Start of TASK MATERIAL

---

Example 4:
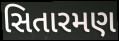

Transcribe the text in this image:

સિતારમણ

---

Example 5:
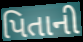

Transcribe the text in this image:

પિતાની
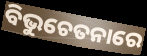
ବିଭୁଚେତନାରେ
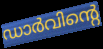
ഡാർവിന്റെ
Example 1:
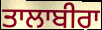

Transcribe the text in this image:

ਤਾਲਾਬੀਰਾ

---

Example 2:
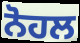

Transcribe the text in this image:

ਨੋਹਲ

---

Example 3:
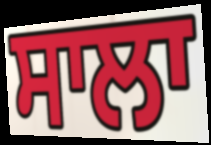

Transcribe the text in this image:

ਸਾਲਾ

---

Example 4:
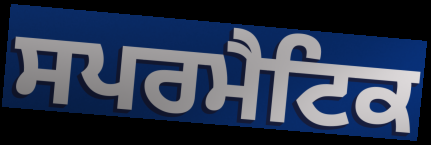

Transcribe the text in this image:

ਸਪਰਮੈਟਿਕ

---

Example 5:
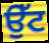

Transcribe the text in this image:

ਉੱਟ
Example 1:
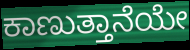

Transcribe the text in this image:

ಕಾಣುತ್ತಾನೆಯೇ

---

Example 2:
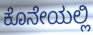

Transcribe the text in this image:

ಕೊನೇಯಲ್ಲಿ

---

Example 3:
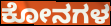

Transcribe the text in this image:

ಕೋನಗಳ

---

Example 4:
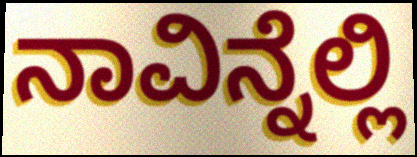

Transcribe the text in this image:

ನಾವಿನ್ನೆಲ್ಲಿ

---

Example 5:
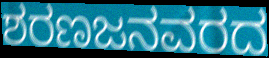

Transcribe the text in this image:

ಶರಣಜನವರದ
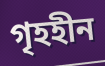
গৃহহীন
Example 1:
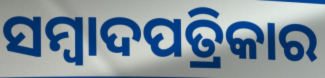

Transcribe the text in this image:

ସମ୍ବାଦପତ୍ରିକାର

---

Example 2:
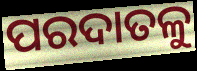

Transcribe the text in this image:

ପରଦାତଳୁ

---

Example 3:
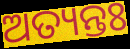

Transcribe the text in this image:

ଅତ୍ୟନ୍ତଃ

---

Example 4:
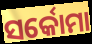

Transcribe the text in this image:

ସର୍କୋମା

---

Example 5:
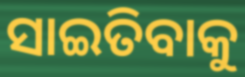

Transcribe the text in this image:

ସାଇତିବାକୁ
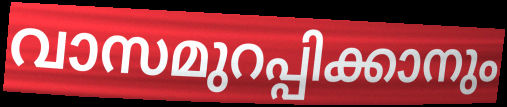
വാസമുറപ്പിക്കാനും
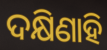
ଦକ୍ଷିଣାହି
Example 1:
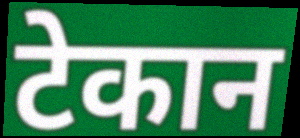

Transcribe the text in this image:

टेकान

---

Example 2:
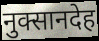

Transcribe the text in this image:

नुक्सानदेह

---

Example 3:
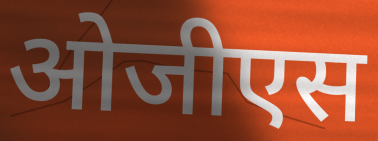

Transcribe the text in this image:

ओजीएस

End of TASK MATERIAL

= THE PROBLEM =
From the first line to the last, retype the data above exactly, but not its images.

= ANSWER TO THE EXERCISE =
---

Example 4:

Transcribe the text in this image:

સિતારમણ

---

Example 5:

Transcribe the text in this image:

પિતાની
ବିଭୁଚେତନାରେ
ഡാർവിന്റെ
Example 1:

Transcribe the text in this image:

ਤਾਲਾਬੀਰਾ

---

Example 2:

Transcribe the text in this image:

ਨੋਹਲ

---

Example 3:

Transcribe the text in this image:

ਸਾਲਾ

---

Example 4:

Transcribe the text in this image:

ਸਪਰਮੈਟਿਕ

---

Example 5:

Transcribe the text in this image:

ਉੱਟ
Example 1:

Transcribe the text in this image:

ಕಾಣುತ್ತಾನೆಯೇ

---

Example 2:

Transcribe the text in this image:

ಕೊನೇಯಲ್ಲಿ

---

Example 3:

Transcribe the text in this image:

ಕೋನಗಳ

---

Example 4:

Transcribe the text in this image:

ನಾವಿನ್ನೆಲ್ಲಿ

---

Example 5:

Transcribe the text in this image:

ಶರಣಜನವರದ
গৃহহীন
Example 1:

Transcribe the text in this image:

ସମ୍ବାଦପତ୍ରିକାର

---

Example 2:

Transcribe the text in this image:

ପରଦାତଳୁ

---

Example 3:

Transcribe the text in this image:

ଅତ୍ୟନ୍ତଃ

---

Example 4:

Transcribe the text in this image:

ସର୍କୋମା

---

Example 5:

Transcribe the text in this image:

ସାଇତିବାକୁ
വാസമുറപ്പിക്കാനും
ଦକ୍ଷିଣାହି
Example 1:

Transcribe the text in this image:

टेकान

---

Example 2:

Transcribe the text in this image:

नुक्सानदेह

---

Example 3:

Transcribe the text in this image:

ओजीएस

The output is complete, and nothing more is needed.